While I could just grab their cmctl and run it blindly, I thought it’d be fun to investigate this issue from a pure Kubernetes perspective. What if I needed to do this with one of my own CRDs or someone else had a CRD that we needed deprecate and they didn’t provide a THINGctl?

I started looking for documents related to status.storedVersions since that’s what my error was and found there’s a section specifically on this topic named upgrading existing object to a new stored version.

What is storedVersions

The API documents states that storedVersions:

The API server records each version which has ever been marked as the storage version in the status field storedVersions.
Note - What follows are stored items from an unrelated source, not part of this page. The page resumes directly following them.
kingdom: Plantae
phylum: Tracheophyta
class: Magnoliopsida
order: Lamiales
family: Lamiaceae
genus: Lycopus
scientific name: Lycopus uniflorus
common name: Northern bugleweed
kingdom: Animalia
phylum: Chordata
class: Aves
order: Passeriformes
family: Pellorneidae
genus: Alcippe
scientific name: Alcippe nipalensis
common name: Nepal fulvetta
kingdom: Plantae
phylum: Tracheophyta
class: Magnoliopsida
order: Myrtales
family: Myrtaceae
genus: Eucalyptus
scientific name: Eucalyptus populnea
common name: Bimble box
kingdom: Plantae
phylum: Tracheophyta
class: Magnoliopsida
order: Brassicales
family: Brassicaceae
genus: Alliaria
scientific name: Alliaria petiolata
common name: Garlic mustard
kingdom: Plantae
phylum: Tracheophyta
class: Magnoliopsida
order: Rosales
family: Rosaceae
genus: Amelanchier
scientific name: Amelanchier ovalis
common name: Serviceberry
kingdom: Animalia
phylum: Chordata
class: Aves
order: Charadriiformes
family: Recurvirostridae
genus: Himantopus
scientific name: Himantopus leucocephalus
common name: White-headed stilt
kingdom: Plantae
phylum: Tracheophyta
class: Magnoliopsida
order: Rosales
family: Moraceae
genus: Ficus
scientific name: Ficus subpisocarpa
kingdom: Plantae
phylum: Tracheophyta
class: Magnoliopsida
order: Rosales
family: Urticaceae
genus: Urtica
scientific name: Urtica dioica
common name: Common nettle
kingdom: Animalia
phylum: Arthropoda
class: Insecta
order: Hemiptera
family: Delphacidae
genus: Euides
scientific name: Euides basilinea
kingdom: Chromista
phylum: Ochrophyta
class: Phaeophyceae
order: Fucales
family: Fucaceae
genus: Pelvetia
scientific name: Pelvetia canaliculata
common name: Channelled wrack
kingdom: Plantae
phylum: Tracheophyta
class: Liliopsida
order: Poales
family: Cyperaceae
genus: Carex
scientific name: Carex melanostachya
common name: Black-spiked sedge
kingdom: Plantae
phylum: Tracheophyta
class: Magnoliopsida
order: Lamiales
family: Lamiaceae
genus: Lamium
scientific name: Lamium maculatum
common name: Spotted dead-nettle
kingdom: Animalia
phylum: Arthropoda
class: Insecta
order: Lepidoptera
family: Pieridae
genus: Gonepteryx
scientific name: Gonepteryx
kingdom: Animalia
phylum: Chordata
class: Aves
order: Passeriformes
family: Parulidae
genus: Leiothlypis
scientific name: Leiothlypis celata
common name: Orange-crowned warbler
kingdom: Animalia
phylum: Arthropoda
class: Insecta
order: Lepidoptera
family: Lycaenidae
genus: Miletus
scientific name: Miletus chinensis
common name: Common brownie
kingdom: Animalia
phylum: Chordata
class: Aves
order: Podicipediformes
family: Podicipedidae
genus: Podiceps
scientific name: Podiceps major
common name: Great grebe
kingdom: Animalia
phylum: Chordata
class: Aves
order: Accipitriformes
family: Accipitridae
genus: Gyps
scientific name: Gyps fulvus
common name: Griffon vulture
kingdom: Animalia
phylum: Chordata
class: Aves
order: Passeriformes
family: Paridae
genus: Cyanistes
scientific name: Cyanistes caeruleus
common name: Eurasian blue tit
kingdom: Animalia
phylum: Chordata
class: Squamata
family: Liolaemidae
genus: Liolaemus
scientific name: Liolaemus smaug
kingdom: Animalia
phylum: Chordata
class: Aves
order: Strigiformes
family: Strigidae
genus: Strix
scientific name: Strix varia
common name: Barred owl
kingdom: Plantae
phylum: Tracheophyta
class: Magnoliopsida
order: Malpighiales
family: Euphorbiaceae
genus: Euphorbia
Objects may have been persisted at any version that has ever been designated as a storage version. No objects can exist in storage at a version that has never been a storage version.

Let’s have a look at status.storedVersions in my ClusterIssuers CRD, since I know I have one and at one point it was v1alpha2.

kubectl get crd clusterissuers.cert-manager.io -o yaml | \
  yq e '.status.storedVersions' -
- v1alpha2
- v1

This means that at some point I’ve had a v1alpha2 and a v1 version of this CRD installed. This does not mean that I’ve had instances of each of these, just that the CRD definition existed at each of these API versions. For my cluster this means I was not very good at updating Cert Manager 😞.

Fixing our CRD

The reason this is “broken” is that the new version no longer has v1alpha2 in it, so Kubernetes is trying to protect us by saying “hey man, at some point you had v1alpha2 in your cluster, but you’re trying to remove it from the CRD! This might mean some of your stuff won’t work!” Thanks Captain Kube!

The process is effectively:

  • verify that we don’t have any more of the old Custom Resources
    • I performed this validation at the repo level
    • kubent is a great tool for this and you can use it with CRDs!
  • patch the status to remove the clusters’ memory of them
  • upgrade the CRD spec to a version that removes the deprecated versions

We can use the patch operation combined with kube proxy as stated in the docs to remove the v1alpha2 CRD storedVersion:

kubectl proxy &
curl --header "Content-Type: application/json-patch+json" \
  --request PATCH http://localhost:8001/apis/apiextensions.k8s.io/v1/customresourcedefinitions/clusterissuers.cert-manager.io/status \
  --data '[{"op": "replace", "path": "/status/storedVersions", "value":["v1"]}]'

This will return the CRD and you should be able to verify it no longer has the old storedVersion:

kubectl get crd clusterissuers.cert-manager.io -o yaml | \
  yq e '.status.storedVersions' -
- v1

Awesome, we’re ready to rock now and can go sync ArgoCD!